Purdue Team Develops High Pressure, High Temperature Gasifier in Pursuit of More Efficient Synthetic Fuels Production
|Reactor system process and instrumentation. Inset shows more detail on the reactor vessel. Source: Purdue University. Click to enlarge.|
Researchers at Purdue University have a facility aimed at learning the chemical kinetic processes in coal and biomass gasification to improve thermodynamic efficiency and reduce the environmental impact of the technology. The research is part of work to develop a system for generating large quantities of synthetic liquid fuel from agricultural wastes, other biomass or coal via a gasification pathway.
Other aims are to learn how to generate less carbon dioxide than conventional synthetic-fuel processing methods while increasing the yield of liquid fuel by adding hydrogen into the coal-and-biomass-processing reactor, a technique pioneered by Rakesh Agrawal, Purdue’s Winthrop E. Stone Distinguished Professor of Chemical Engineering. (Earlier post.)
A major focus is to be able to produce a significant quantity of synthetic fuel for the US air transportation system and to reduce our dependence on petroleum oil for transportation. We want to show that our system is flexible for using coal and biomass. The aim is to create a sustainable synthetic fuel economy. What’s daunting is the size of the problem—how much oil we need—how much energy we need.—Jay Gore, the Reilly University Chair Professor of Combustion Engineering at Purdue
Findings published last year showed carbon dioxide might be reduced by 40% using the technique. New findings will be detailed in a research paper being presented during a January 2011 meeting of the American Institute of Aeronautics and Astronautics in Orlando.
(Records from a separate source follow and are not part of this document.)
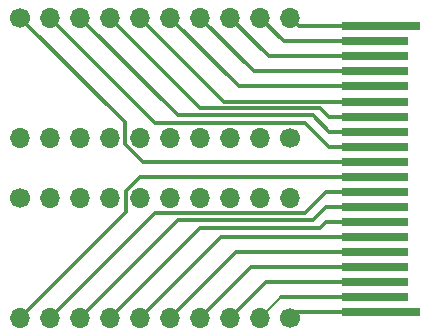
<source format=gtl>
G04 #@! TF.GenerationSoftware,KiCad,Pcbnew,5.1.10-88a1d61d58~88~ubuntu20.10.1*
G04 #@! TF.CreationDate,2021-05-13T20:14:57+02:00*
G04 #@! TF.ProjectId,Breakout-Cartridge,42726561-6b6f-4757-942d-436172747269,1.0*
G04 #@! TF.SameCoordinates,Original*
G04 #@! TF.FileFunction,Copper,L1,Top*
G04 #@! TF.FilePolarity,Positive*
%FSLAX46Y46*%
G04 Gerber Fmt 4.6, Leading zero omitted, Abs format (unit mm)*
G04 Created by KiCad (PCBNEW 5.1.10-88a1d61d58~88~ubuntu20.10.1) date 2021-05-13 20:14:57*
%MOMM*%
%LPD*%
G01*
G04 APERTURE LIST*
G04 #@! TA.AperFunction,ComponentPad*
%ADD10O,1.700000X1.700000*%
G04 #@! TD*
G04 #@! TA.AperFunction,ComponentPad*
%ADD11C,1.700000*%
G04 #@! TD*
G04 #@! TA.AperFunction,SMDPad,CuDef*
%ADD12R,5.600000X0.800000*%
G04 #@! TD*
G04 #@! TA.AperFunction,SMDPad,CuDef*
%ADD13R,6.600000X0.800000*%
G04 #@! TD*
G04 #@! TA.AperFunction,Conductor*
%ADD14C,0.350000*%
G04 #@! TD*
G04 #@! TA.AperFunction,Conductor*
%ADD15C,0.150000*%
G04 #@! TD*
G04 APERTURE END LIST*
D10*
X113040000Y-54380000D03*
X110500000Y-54380000D03*
X107960000Y-54380000D03*
X105420000Y-54380000D03*
X102880000Y-54380000D03*
X100340000Y-54380000D03*
X97800000Y-54380000D03*
X95260000Y-54380000D03*
X92720000Y-54380000D03*
D11*
X90180000Y-54380000D03*
D10*
X90180000Y-79780000D03*
X92720000Y-79780000D03*
X95260000Y-79780000D03*
X97800000Y-79780000D03*
X100340000Y-79780000D03*
X102880000Y-79780000D03*
X105420000Y-79780000D03*
X107960000Y-79780000D03*
X110500000Y-79780000D03*
D11*
X113040000Y-79780000D03*
D12*
X120244000Y-62728000D03*
X120244000Y-64008000D03*
X120244000Y-65278000D03*
X120244000Y-66548000D03*
X120244000Y-67828000D03*
X120244000Y-69098000D03*
X120244000Y-70368000D03*
X120244000Y-71648000D03*
X120244000Y-72918000D03*
X120244000Y-61458000D03*
X120244000Y-76738000D03*
X120244000Y-78008000D03*
X120244000Y-60178000D03*
X120244000Y-58908000D03*
X120244000Y-57638000D03*
X120244000Y-74198000D03*
D13*
X120744000Y-79288000D03*
X120744000Y-55088000D03*
D12*
X120244000Y-75468000D03*
X120244000Y-56358000D03*
D11*
X90180000Y-69620000D03*
D10*
X92720000Y-69620000D03*
X95260000Y-69620000D03*
X97800000Y-69620000D03*
X100340000Y-69620000D03*
X102880000Y-69620000D03*
X105420000Y-69620000D03*
X107960000Y-69620000D03*
X110500000Y-69620000D03*
X113040000Y-69620000D03*
X90180000Y-64540000D03*
X92720000Y-64540000D03*
X95260000Y-64540000D03*
X97800000Y-64540000D03*
X100340000Y-64540000D03*
X102880000Y-64540000D03*
X105420000Y-64540000D03*
X107960000Y-64540000D03*
X110500000Y-64540000D03*
D11*
X113040000Y-64540000D03*
D14*
X113532000Y-79288000D02*
X113040000Y-79780000D01*
X120744000Y-79288000D02*
X113532000Y-79288000D01*
X112272000Y-78008000D02*
X120244000Y-78008000D01*
D15*
X110500000Y-79780000D02*
X112272000Y-78008000D01*
D14*
X111002000Y-76738000D02*
X120244000Y-76738000D01*
X107960000Y-79780000D02*
X111002000Y-76738000D01*
X109732000Y-75468000D02*
X120244000Y-75468000D01*
X105420000Y-79780000D02*
X109732000Y-75468000D01*
X108462000Y-74198000D02*
X120244000Y-74198000D01*
X102880000Y-79780000D02*
X108462000Y-74198000D01*
X107202000Y-72918000D02*
X120244000Y-72918000D01*
X100340000Y-79780000D02*
X107202000Y-72918000D01*
X115580000Y-72160000D02*
X116092000Y-71648000D01*
X105420000Y-72160000D02*
X115580000Y-72160000D01*
X116092000Y-71648000D02*
X120244000Y-71648000D01*
X97800000Y-79780000D02*
X105420000Y-72160000D01*
X116102000Y-70368000D02*
X120244000Y-70368000D01*
X114945000Y-71525000D02*
X116102000Y-70368000D01*
X103515000Y-71525000D02*
X114945000Y-71525000D01*
X95260000Y-79780000D02*
X103515000Y-71525000D01*
X116102000Y-69098000D02*
X120244000Y-69098000D01*
X114310000Y-70890000D02*
X116102000Y-69098000D01*
X101610000Y-70890000D02*
X114310000Y-70890000D01*
X92720000Y-79780000D02*
X101610000Y-70890000D01*
X100318998Y-67828000D02*
X102132000Y-67828000D01*
X99114999Y-69031999D02*
X100318998Y-67828000D01*
X99114999Y-70845001D02*
X99114999Y-69031999D01*
X90180000Y-79780000D02*
X99114999Y-70845001D01*
X120244000Y-67828000D02*
X102132000Y-67828000D01*
X113748000Y-55088000D02*
X113040000Y-54380000D01*
X120744000Y-55088000D02*
X113748000Y-55088000D01*
X112478000Y-56358000D02*
X120244000Y-56358000D01*
X110500000Y-54380000D02*
X112478000Y-56358000D01*
X111218000Y-57638000D02*
X120244000Y-57638000D01*
X107960000Y-54380000D02*
X111218000Y-57638000D01*
X109948000Y-58908000D02*
X120244000Y-58908000D01*
X105420000Y-54380000D02*
X109948000Y-58908000D01*
X108678000Y-60178000D02*
X120244000Y-60178000D01*
X102880000Y-54380000D02*
X108678000Y-60178000D01*
X107418000Y-61458000D02*
X120244000Y-61458000D01*
X100340000Y-54380000D02*
X107418000Y-61458000D01*
X116308000Y-62728000D02*
X120244000Y-62728000D01*
X115588011Y-62008011D02*
X116308000Y-62728000D01*
X105428011Y-62008011D02*
X115588011Y-62008011D01*
X97800000Y-54380000D02*
X105428011Y-62008011D01*
X116318000Y-64008000D02*
X120244000Y-64008000D01*
X114945000Y-62635000D02*
X116318000Y-64008000D01*
X103515000Y-62635000D02*
X114945000Y-62635000D01*
X95260000Y-54380000D02*
X103515000Y-62635000D01*
X116318000Y-65278000D02*
X120244000Y-65278000D01*
X114310000Y-63270000D02*
X116318000Y-65278000D01*
X101610000Y-63270000D02*
X114310000Y-63270000D01*
X92720000Y-54380000D02*
X101610000Y-63270000D01*
X100534998Y-66548000D02*
X103412000Y-66548000D01*
X99025001Y-65038003D02*
X100534998Y-66548000D01*
X99025001Y-63225001D02*
X99025001Y-65038003D01*
X90180000Y-54380000D02*
X99025001Y-63225001D01*
X120244000Y-66548000D02*
X103412000Y-66548000D01*
M02*

</source>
The optically accessible entrained flow coal-gasifier is designed for maximum operating pressures and temperatures of 1 MPa (10 bar, 145 psi) and 1400 K (1,127 °C. The 2-meter tall gasifier comprises five subsystems:
- optical diagnostics;
- steam generator;
- coal feeder;
- external heaters; and
- gas sampling and analysis.
Tunable diode laser absorption spectroscopy (TDLAS) is used for optical diagnostics of the gasification process. A stoichiometric H2-O2 flame generates superheated steam—the gasifying agent. A novel variable feed-rate pressurized feeder is used to inject pulverized coal or biomass into the reactor. Radiant heaters provide the 15 kW of external heating needed to sustain the endothermic coal gasification reaction. Product gases are sampled at the reactor exit and are analyzed using a gas chromatograph to determine the dry major species concentrations.
The stainless steel reactor borrows technology from aerospace applications, including a spark igniter used in space shuttle engines. Materials inside the spark igniter may briefly reach temperatures of up to 3,000 °C.
It’s a modular design, so the optical diagnostics part can be moved to various points to analyze how the gasification proceeds.—Robert Lucht, the Ralph and Bettye Bailey Professor of Combustion in Mechanical Engineering
The work is funded by the US Air Force Office of Scientific Research.